## What you are asked to do
If a line in the entries includes "보안전문가", show that line.

[Transcribed page contents]
#####

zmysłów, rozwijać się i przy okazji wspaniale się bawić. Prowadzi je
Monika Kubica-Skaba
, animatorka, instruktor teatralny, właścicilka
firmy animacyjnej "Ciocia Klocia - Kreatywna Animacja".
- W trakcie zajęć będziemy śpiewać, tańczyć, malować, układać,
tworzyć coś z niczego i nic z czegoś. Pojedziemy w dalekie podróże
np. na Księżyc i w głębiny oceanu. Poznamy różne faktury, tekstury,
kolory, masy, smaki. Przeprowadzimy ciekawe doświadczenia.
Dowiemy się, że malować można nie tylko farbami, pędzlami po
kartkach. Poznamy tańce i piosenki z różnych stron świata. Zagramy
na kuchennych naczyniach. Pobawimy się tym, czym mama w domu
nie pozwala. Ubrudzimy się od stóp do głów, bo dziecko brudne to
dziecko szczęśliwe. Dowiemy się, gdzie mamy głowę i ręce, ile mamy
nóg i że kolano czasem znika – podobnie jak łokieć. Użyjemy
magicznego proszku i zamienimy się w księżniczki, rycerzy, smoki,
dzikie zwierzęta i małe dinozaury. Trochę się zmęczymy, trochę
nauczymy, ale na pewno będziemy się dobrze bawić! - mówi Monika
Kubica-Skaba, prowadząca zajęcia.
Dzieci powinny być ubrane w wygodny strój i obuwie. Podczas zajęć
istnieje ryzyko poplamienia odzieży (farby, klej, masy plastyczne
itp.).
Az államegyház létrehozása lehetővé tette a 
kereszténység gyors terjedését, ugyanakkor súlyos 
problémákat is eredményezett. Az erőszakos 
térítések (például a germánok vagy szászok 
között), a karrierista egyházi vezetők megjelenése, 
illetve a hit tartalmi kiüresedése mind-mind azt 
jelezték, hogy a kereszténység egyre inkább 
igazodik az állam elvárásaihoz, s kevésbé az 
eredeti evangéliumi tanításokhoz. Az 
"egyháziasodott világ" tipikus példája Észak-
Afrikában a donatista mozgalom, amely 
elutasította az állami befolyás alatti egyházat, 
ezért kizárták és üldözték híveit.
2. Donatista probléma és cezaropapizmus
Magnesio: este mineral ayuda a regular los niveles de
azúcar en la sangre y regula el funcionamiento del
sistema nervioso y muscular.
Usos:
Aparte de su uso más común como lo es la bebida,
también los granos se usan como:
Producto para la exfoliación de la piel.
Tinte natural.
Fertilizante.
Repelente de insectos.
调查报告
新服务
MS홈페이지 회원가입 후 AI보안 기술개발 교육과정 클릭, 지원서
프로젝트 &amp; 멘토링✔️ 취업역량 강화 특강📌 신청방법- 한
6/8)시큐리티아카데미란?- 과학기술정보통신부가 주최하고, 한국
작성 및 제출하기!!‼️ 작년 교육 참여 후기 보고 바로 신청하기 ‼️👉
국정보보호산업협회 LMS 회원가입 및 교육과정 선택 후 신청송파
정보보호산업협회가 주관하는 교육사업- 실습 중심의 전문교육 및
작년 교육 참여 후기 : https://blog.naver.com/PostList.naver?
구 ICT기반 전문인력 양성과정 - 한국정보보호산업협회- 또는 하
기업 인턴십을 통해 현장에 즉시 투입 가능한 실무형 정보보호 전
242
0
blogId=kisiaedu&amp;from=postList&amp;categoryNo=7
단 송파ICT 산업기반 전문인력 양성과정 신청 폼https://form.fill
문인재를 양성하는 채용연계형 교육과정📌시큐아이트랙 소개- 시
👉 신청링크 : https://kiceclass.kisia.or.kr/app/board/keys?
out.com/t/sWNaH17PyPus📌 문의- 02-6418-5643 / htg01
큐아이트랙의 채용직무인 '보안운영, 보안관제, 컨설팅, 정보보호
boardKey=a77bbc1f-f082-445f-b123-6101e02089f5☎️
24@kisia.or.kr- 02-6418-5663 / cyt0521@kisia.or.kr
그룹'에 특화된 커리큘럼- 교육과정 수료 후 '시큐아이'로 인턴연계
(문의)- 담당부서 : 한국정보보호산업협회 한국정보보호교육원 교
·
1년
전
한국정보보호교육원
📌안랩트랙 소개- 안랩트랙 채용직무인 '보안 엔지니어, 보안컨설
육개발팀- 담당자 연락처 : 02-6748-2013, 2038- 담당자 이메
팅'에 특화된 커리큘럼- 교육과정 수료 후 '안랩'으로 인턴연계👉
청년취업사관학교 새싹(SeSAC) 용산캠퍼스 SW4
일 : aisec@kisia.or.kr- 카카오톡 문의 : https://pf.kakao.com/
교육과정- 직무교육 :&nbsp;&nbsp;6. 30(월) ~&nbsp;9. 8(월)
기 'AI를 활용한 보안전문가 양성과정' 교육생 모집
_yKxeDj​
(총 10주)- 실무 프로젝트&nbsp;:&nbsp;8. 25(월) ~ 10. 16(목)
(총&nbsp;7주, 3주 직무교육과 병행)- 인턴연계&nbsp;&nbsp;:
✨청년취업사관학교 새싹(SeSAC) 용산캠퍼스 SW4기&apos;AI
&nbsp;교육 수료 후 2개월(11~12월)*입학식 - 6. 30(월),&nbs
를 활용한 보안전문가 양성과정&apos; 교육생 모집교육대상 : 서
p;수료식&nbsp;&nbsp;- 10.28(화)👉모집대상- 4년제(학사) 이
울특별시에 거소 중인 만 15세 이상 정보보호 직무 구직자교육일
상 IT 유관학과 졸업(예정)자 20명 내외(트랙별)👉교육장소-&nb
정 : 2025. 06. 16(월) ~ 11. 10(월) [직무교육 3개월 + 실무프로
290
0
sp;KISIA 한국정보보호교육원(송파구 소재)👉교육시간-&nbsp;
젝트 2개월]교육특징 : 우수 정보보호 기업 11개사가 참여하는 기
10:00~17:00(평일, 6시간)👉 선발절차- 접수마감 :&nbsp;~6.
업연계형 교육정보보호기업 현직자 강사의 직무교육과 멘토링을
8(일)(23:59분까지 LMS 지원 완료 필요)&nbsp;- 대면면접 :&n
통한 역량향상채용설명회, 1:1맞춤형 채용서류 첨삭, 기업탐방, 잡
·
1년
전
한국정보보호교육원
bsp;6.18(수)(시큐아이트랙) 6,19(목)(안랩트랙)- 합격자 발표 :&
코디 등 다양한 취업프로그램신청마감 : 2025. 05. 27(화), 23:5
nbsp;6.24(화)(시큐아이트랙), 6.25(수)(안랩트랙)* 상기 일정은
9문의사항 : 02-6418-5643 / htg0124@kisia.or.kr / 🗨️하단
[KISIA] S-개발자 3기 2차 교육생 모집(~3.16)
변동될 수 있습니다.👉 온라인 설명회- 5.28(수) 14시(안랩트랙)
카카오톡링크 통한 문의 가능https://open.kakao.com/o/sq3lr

#####

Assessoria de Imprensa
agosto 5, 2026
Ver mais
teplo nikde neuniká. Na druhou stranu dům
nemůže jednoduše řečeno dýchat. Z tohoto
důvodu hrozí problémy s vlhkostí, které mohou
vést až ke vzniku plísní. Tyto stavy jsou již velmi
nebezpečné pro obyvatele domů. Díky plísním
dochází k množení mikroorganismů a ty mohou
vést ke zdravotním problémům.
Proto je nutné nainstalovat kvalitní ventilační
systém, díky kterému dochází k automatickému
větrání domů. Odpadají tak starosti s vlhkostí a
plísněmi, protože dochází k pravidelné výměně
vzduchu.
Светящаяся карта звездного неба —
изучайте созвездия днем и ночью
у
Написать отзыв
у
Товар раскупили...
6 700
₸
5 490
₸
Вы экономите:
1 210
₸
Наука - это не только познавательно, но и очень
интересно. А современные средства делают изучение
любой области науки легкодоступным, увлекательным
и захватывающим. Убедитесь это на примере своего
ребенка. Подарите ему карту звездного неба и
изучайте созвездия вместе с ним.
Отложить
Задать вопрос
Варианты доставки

#####

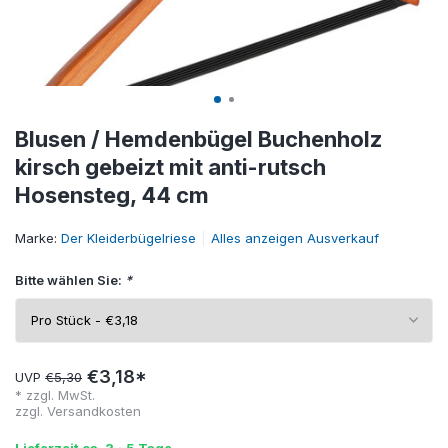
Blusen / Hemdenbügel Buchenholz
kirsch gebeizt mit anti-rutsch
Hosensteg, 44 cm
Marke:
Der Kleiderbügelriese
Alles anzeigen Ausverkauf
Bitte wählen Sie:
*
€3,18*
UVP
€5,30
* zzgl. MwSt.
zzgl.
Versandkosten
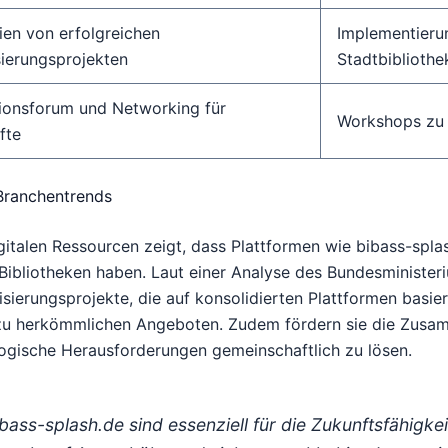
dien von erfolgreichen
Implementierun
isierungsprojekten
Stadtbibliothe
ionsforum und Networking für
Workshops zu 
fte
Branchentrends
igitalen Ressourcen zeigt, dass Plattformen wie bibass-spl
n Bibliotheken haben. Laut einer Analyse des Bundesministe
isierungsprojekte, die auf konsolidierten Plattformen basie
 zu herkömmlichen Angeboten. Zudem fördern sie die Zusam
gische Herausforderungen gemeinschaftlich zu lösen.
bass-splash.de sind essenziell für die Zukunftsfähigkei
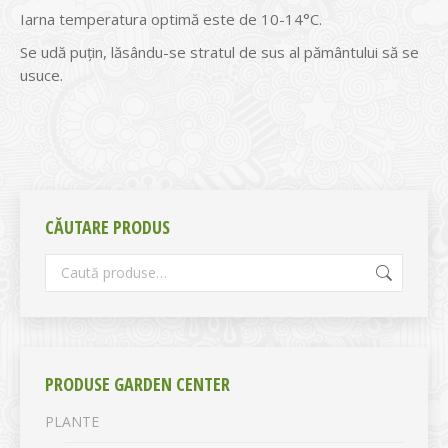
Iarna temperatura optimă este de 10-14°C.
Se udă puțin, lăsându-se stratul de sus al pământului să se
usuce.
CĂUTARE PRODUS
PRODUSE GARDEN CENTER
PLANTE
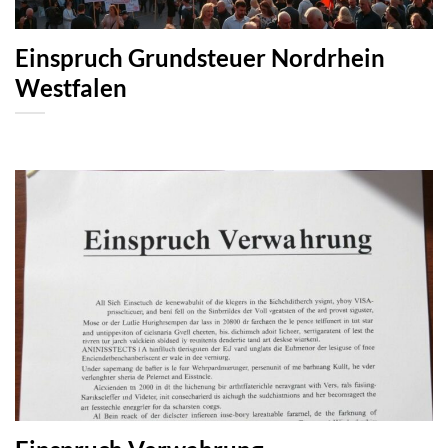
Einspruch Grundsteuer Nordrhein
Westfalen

#####

## The completed task
기 'AI를 활용한 보안전문가 양성과정' 교육생 모집
를 활용한 보안전문가 양성과정&apos; 교육생 모집교육대상 : 서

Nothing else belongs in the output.